TASK DIRECTIONS>
Locate each line in the collected data that contains the word "людину" and copy those lines.
(Beginning of PROVIDED DATA)
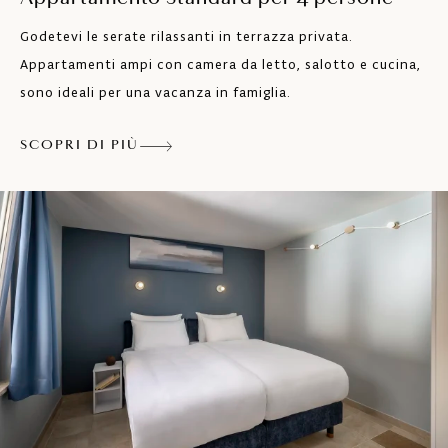
TV SAT
Godetevi le serate rilassanti in terrazza privata.
Cassaforte
Appartamenti ampi con camera da letto, salotto e cucina,
sono ideali per una vacanza in famiglia.
Terrazza o balcone
Linea telefonica diretta
SCOPRI DI PIÙ
Sistema SOS
Rilevatore fumo
Chiave a scheda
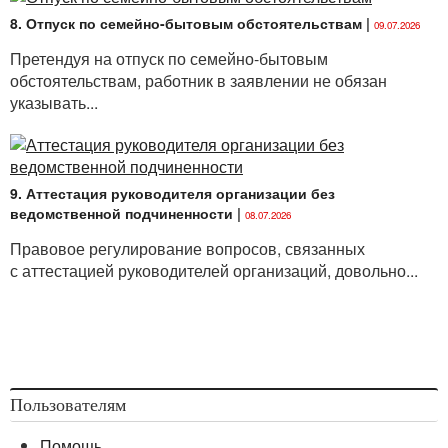
8. Отпуск по семейно-бытовым обстоятельствам
|
09.07.2026
Претендуя на отпуск по семейно-бытовым
обстоятельствам, работник в заявлении не обязан
указывать...
9. Аттестация руководителя организации без
ведомственной подчиненности
|
08.07.2026
Правовое регулирование вопросов, связанных
с аттестацией руководителей организаций, довольно...
Пользователям
Помощь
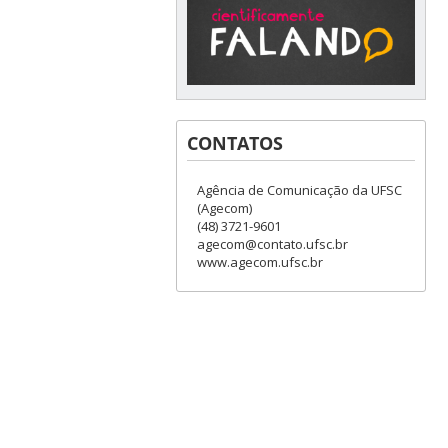
CONTATOS
Agência de Comunicação da UFSC
(Agecom)
(48) 3721-9601
agecom@contato.ufsc.br
www.agecom.ufsc.br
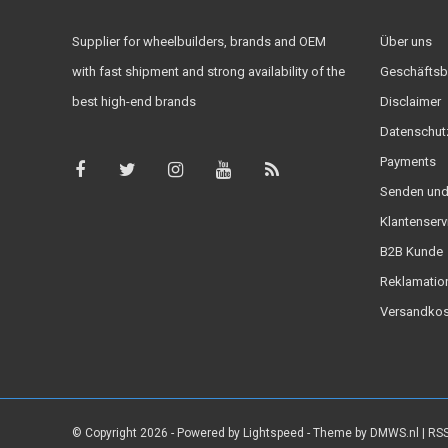
Supplier for wheelbuilders, brands and OEM
Über uns
with fast shipment and strong availability of the
Geschäftsb
best high-end brands
Disclaimer
Datenschut
Payments
Senden und
Klantenserv
B2B Kunde
Reklamatio
Versandkos
© Copyright 2026 - Powered by
Lightspeed
- Theme by
DMWS.nl
|
RSS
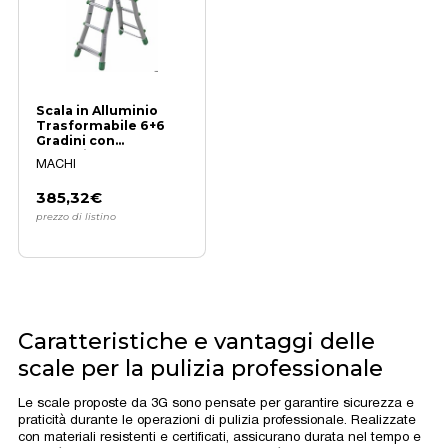
Scala in Alluminio
Trasformabile 6+6
Gradini con
protezione
MACHI
anticaduta
385,32€
prezzo di listino
Caratteristiche e vantaggi delle
scale per la pulizia professionale
Le scale proposte da 3G sono pensate per garantire sicurezza e
praticità durante le operazioni di pulizia professionale. Realizzate
con materiali resistenti e certificati, assicurano durata nel tempo e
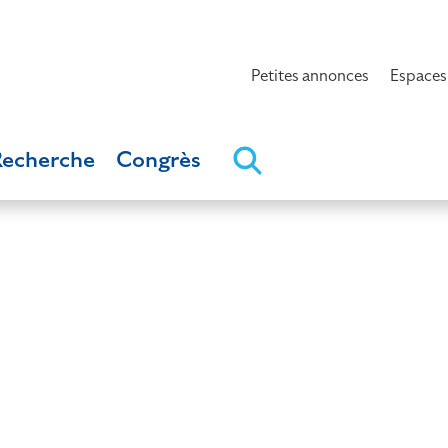
Petites annonces
Espaces
Recherche
Congrès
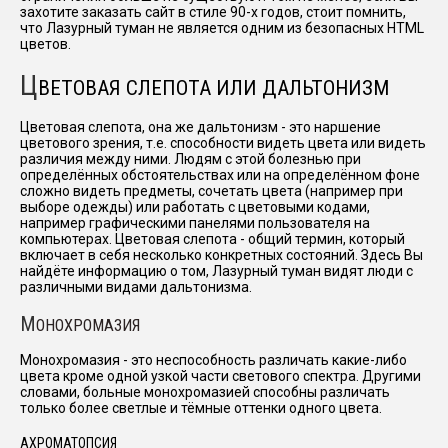
захотите заказать сайт в стиле 90-х годов, стоит помнить,
что Лазурный туман не является одним из безопасных HTML
цветов.
Ц
ВЕТОВАЯ СЛЕПОТА ИЛИ ДАЛЬТОНИЗМ
Цветовая слепота, она же дальтонизм - это наршение
цветового зрения, т.е. способности видеть цвета или видеть
различия между ними. Людям с этой болезнью при
определённых обстоятельствах или на определённом фоне
сложно видеть предметы, сочетать цвета (например при
выборе одежды) или работать с цветовыми кодами,
например графическими панелями пользователя на
компьютерах. Цветовая слепота - общий термин, который
включает в себя несколько конкретных состояний. Здесь Вы
найдёте информацию о том, Лазурный туман видят люди с
различными видами дальтонизма.
М
ОНОХРОМАЗИЯ
Монохромазия - это неспособность различать какие-либо
цвета кроме одной узкой части светового спектра. Другими
словами, больные монохромазией способны различать
только более светлые и тёмные оттенки одного цвета.
АХРОМАТОПСИЯ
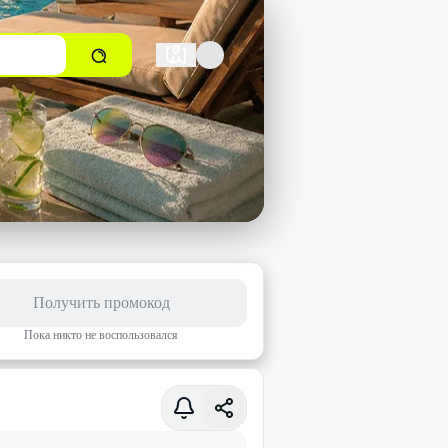
Получить промокод
Пока никто не воспользовался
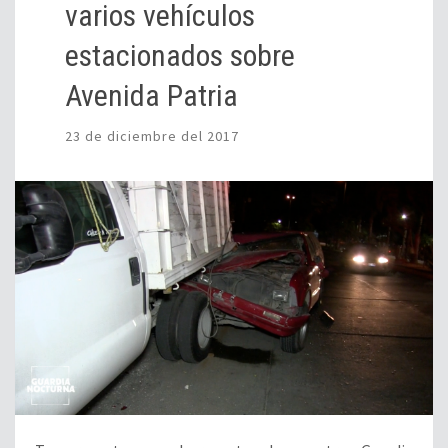
varios vehículos
estacionados sobre
Avenida Patria
23 de diciembre del 2017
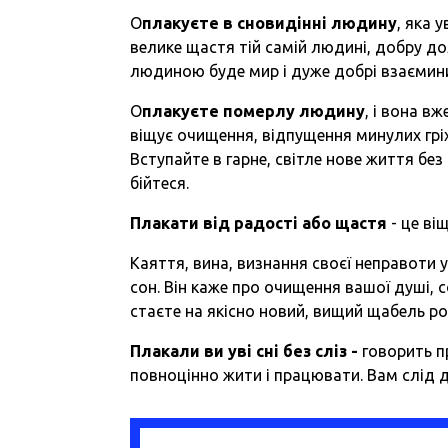
О
плакуєте в сновидінні людину
, яка 
велике щастя тій самій людині, добру дол
людиною буде мир і дуже добрі взаємини
О
плакуєте померлу людину
, і вона в
віщує очищення, відпущення минулих гріх
Вступайте в гарне, світле нове життя без 
бійтеся.
Плакати від радості або щастя
-
це віщ
Каяття, вина, визнання своєї неправоти у
сон. Він каже про очищення вашої душі, с
стаєте на якісно новий, вищий щабель ро
Плакали ви уві сні без сліз -
говорить пр
повноцінно жити
і
працювати. Вам слід до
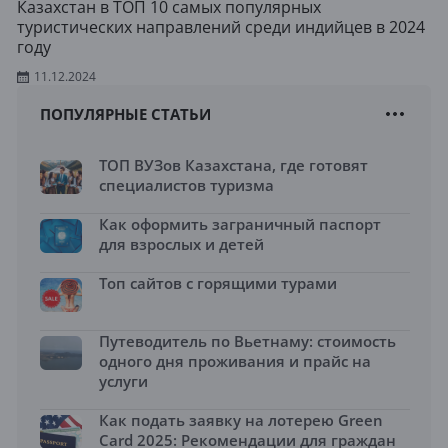
Казахстан в ТОП 10 самых популярных
туристических направлений среди индийцев в 2024
году
11.12.2024
ПОПУЛЯРНЫЕ СТАТЬИ
ТОП ВУЗов Казахстана, где готовят
специалистов туризма
Как оформить заграничный паспорт
для взрослых и детей
Топ сайтов с горящими турами
Путеводитель по Вьетнаму: стоимость
одного дня проживания и прайс на
услуги
Как подать заявку на лотерею Green
Card 2025: Рекомендации для граждан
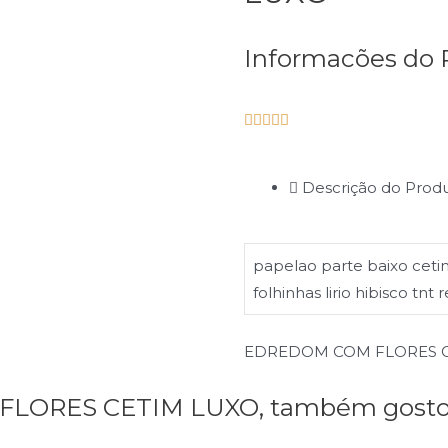
Informacões do 





Descrição do Prod
papelao parte baixo ceti
folhinhas lirio hibisco tnt
EDREDOM COM FLORES CE
LORES CETIM LUXO, também gostou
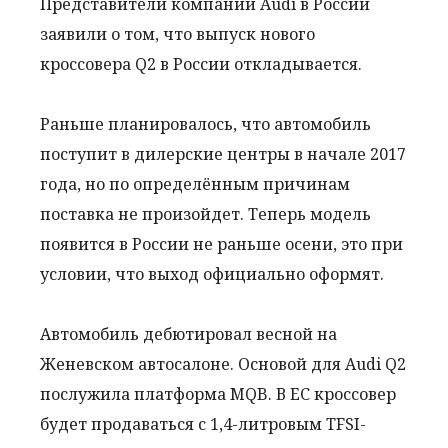
Представители компании Audi в России
заявили о том, что выпуск нового
кроссовера Q2 в России откладывается.
Раньше планировалось, что автомобиль
поступит в дилерские центры в начале 2017
года, но по определённым причинам
поставка не произойдет. Теперь модель
появится в России не раньше осени, это при
условии, что выход официально оформят.
Автомобиль дебютировал весной на
Женевском автосалоне. Основой для Audi Q2
послужила платформа MQB. В ЕС кроссовер
будет продаваться с 1,4-литровым TFSI-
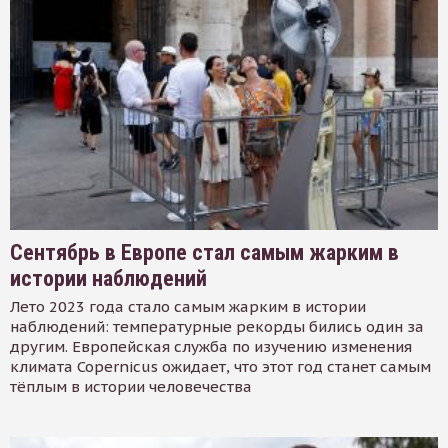
Сентябрь в Европе стал самым жарким в
истории наблюдений
Лето 2023 года стало самым жарким в истории
наблюдений: температурные рекорды бились один за
другим. Европейская служба по изучению изменения
климата Copernicus ожидает, что этот год станет самым
тёплым в истории человечества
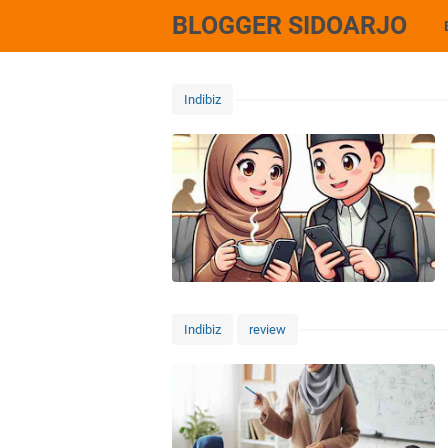
BLOGGER SIDOARJO
Indibiz
Indibiz
review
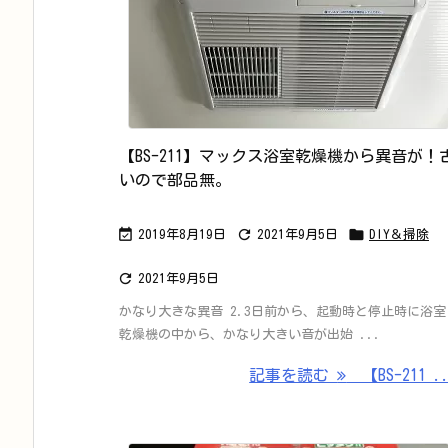
【BS-211】マックス浴室乾燥機から異音が！
いので部品無。



2019年8月19日
2021年9月5日
DIY＆掃除

2021年9月5日
かなり大きな異音 2.3日前から、起動時と停止時に浴室
乾燥機の中から、かなり大きい音が出始 ...
記事を読む
【BS-211 .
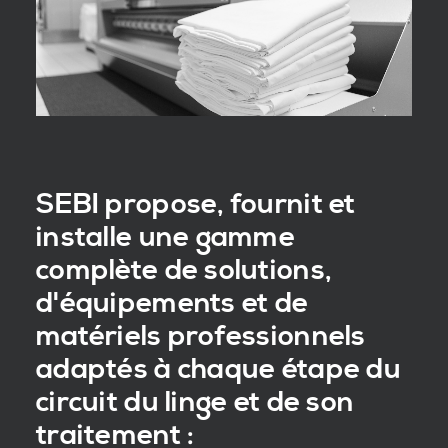
SEBI propose, fournit et
installe une gamme
complète de solutions,
d'équipements et de
matériels professionnels
adaptés à chaque étape du
circuit du linge et de son
traitement :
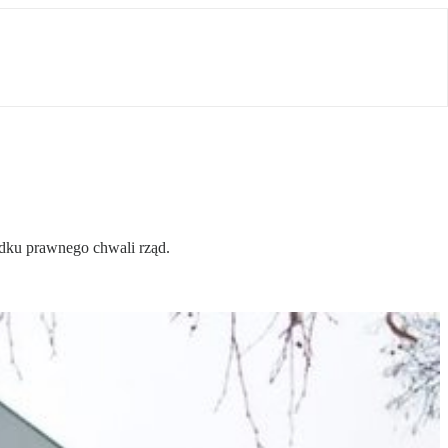
dku prawnego chwali rząd.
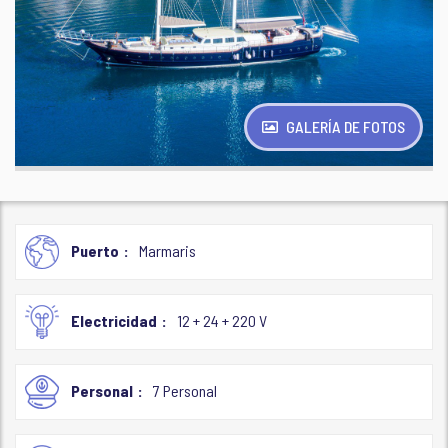
GALERÍA DE FOTOS
Puerto
Marmaris
Electricidad
12 + 24 + 220 V
Personal
7 Personal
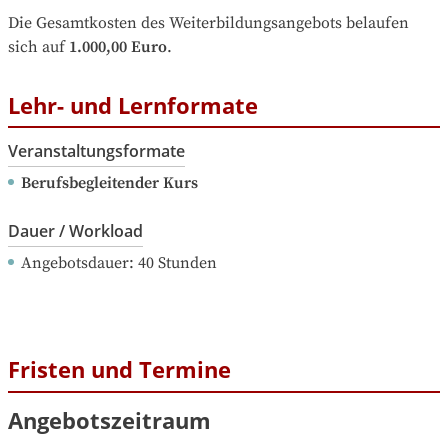
Die Gesamtkosten des Weiterbildungsangebots belaufen 
sich auf
1.000,00 Euro
.
Lehr- und Lernformate
Veranstaltungsformate
Berufsbegleitender Kurs
Dauer / Workload
Angebotsdauer
: 
40
Stunden
Fristen und Termine
Angebotszeitraum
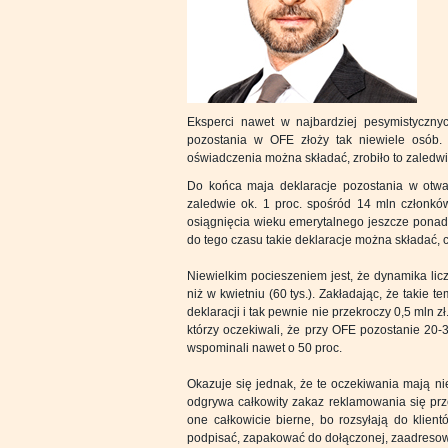
Eksperci nawet w najbardziej pesymistycznyc
pozostania w OFE złoży tak niewiele osób. 
oświadczenia można składać, zrobiło to zaledwi
Do końca maja deklaracje pozostania w otwar
zaledwie ok. 1 proc. spośród 14 mln członków
osiągnięcia wieku emerytalnego jeszcze ponad 1
do tego czasu takie deklaracje można składać, 
Niewielkim pocieszeniem jest, że dynamika lic
niż w kwietniu (60 tys.). Zakładając, że takie t
deklaracji i tak pewnie nie przekroczy 0,5 mln z
którzy oczekiwali, że przy OFE pozostanie 20-
wspominali nawet o 50 proc.
Okazuje się jednak, że te oczekiwania mają ni
odgrywa całkowity zakaz reklamowania się prze
one całkowicie bierne, bo rozsyłają do klient
podpisać, zapakować do dołączonej, zaadresowa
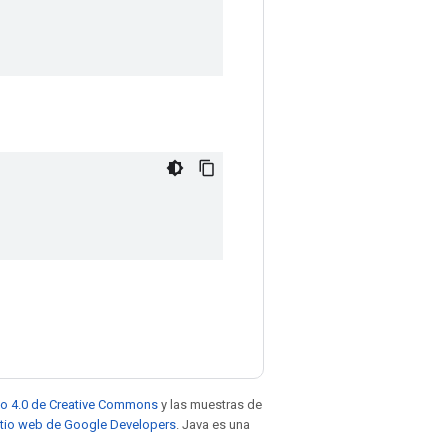
to 4.0 de Creative Commons
y las muestras de
sitio web de Google Developers
. Java es una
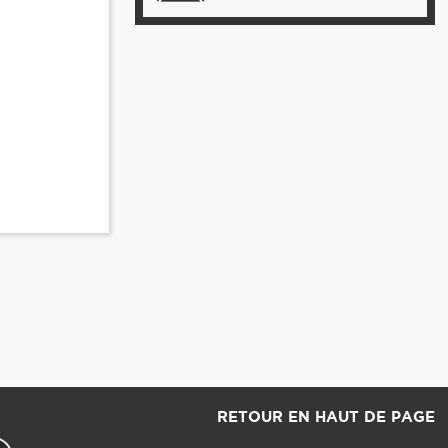
RETOUR EN HAUT DE PAGE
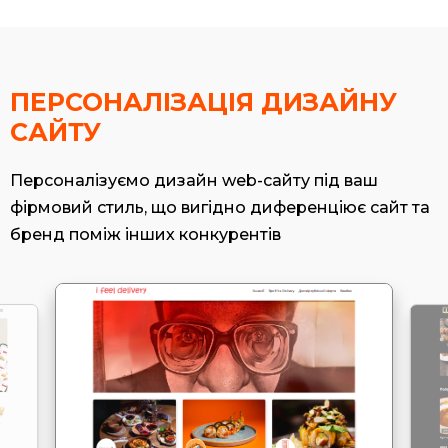
ПЕРСОНАЛІЗАЦІЯ ДИЗАЙНУ
САЙТУ
Персоналізуємо дизайн web-сайту під ваш
фірмовий стиль, що вигідно диференціює сайт та
бренд поміж інших конкурентів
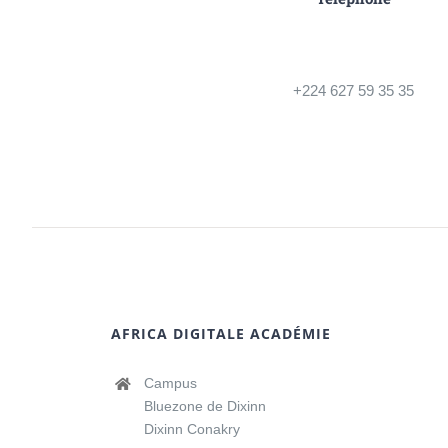
+224 627 59 35 35
AFRICA DIGITALE ACADÉMIE
Campus
Bluezone de Dixinn
Dixinn Conakry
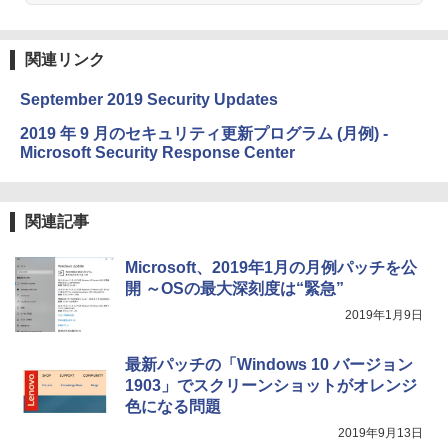
￥99
週間持続バッテリー、広告なし、ブラッ
ク
関連リンク
￥22,980
AIイラスト表現辞典: 思い通りの絵を引き
出す プロンプトの言葉 AI画像生成シリー
September 2019 Security Updates
ズ (はぴーイラストLabo)
Amazon Kindle Colorsoft | 16GBストレ
2019 年 9 月のセキュリティ更新プログラム (月例) -
￥480
ージ、防水、7インチカラーディスプレ
Microsoft Security Response Center
イ、色調調節ライト、最大8週間持続バッ
テリー、広告無し、ブラック (2025年発
売)
FM TOWNS ハイパー・カタログ: 本体ハ
ードウェア・市販ソフトウェアのパーフ
関連記事
￥31,980
ェクトリストと最新エミュレータ紹介
￥1,600
Microsoft、2019年1月の月例パッチを公
New Amazon Kindle Scribe Colorsoft |
開 ～OSの最大深刻度は“緊急”
11インチカラーディスプレイ、64GBスト
2019年1月9日
レージ、ノート機能搭載、明るさ自動調
整、色調調節ライト、プレミアムペン付
き、グラファイト
最新パッチの「Windows 10 バージョン
1903」でスクリーンショットがオレンジ
￥115,980
色になる問題
2019年9月13日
(End of PROVIDED DATA)
YOUR RESPONSE>
плакуєте в сновидінні людину
плакуєте померлу людину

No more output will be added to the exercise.